The decision to purchase two ANZAC frigates was made at a time, to use Helen Clark’s phrase, when there was a “benign strategic environment”. It is also worth noting that when these ships were purchased, New Zealand’s population was barely over three million compared to the 5.2 million of today.
Would simply buying just two more frigates run the risk of placing New Zealand in a similar predicament to that of Greece two decades ago?
Two frigates are not a token effort, though when both are out of service for an extended period, as was the case two years ago, that charge may have been levied. Nevertheless, a two frigate navy would amount to a major reduction of the proportion of total Trans Tasman naval power compared to twenty years ago.

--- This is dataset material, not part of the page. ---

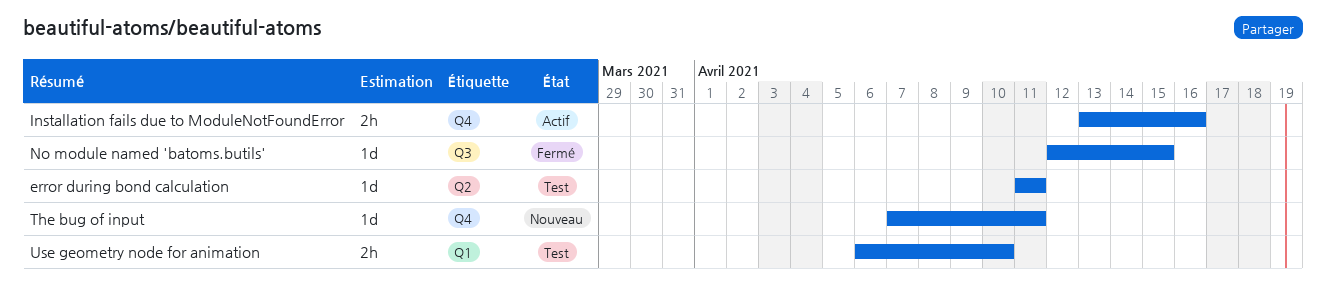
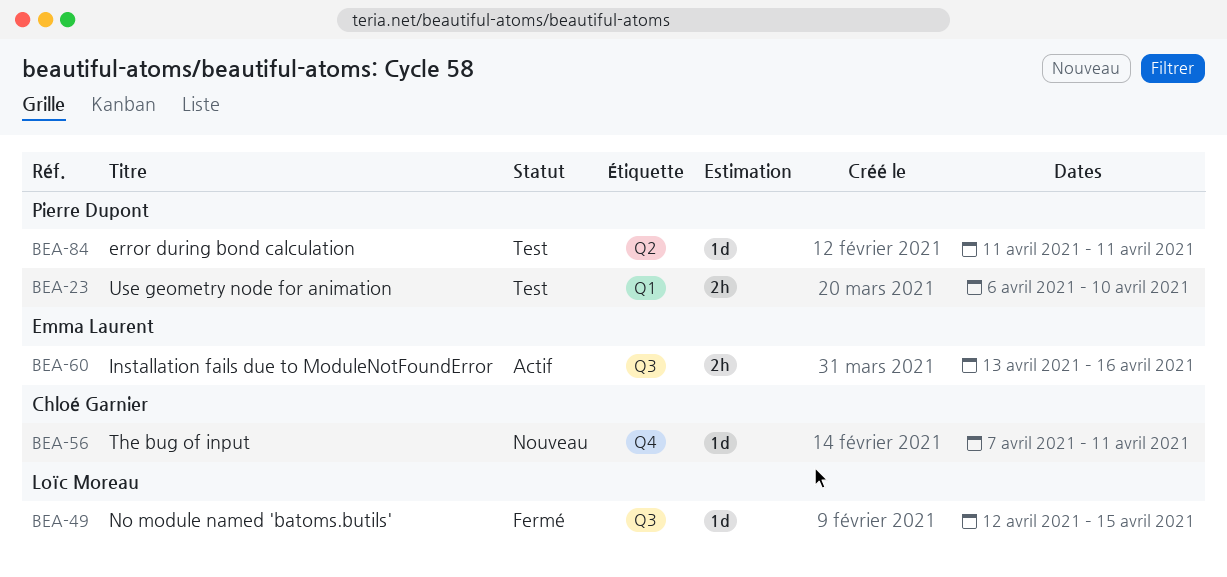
Installation fails due to ModuleNotFoundError, label: Q4 -> Q3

Back in 2000 it could be reasonably said that New Zealand supplied around 15% of the total naval effort of Australia and New Zealand. In 2040 that percentage will be well under 10% and could be as low as 5% of the total trans-Tasman effort. At what point, will our most important security partner, Australia, think that New Zealand is not making a serious effort to keep the security relationship in good repair?
AUKUS is a serious challenge for New Zealand. Not so much over the specifics of the commitments, but more because it sends a strong signal as to how our closest security partners think of the evolving security situation, particularly in the Asia Pacific.
New Zealand now has to seriously think of how it will maintain its core security relationships. This is not a question that can be palmed off to Defence Ministers to manage. It will require the top leadership, the Prime Minister and aspiring Prime Ministers, to have a clear view as to what is required of New Zealand.
Just as AUKUS was introduced by the President and Prime Ministers of the three nations, so will New Zealand’s response need leadership from the top. Even if this not a major election issue, New Zealand’s role and contribution within AUKUS will be among the most important decisions to be made by our political leadership in the coming term of parliament.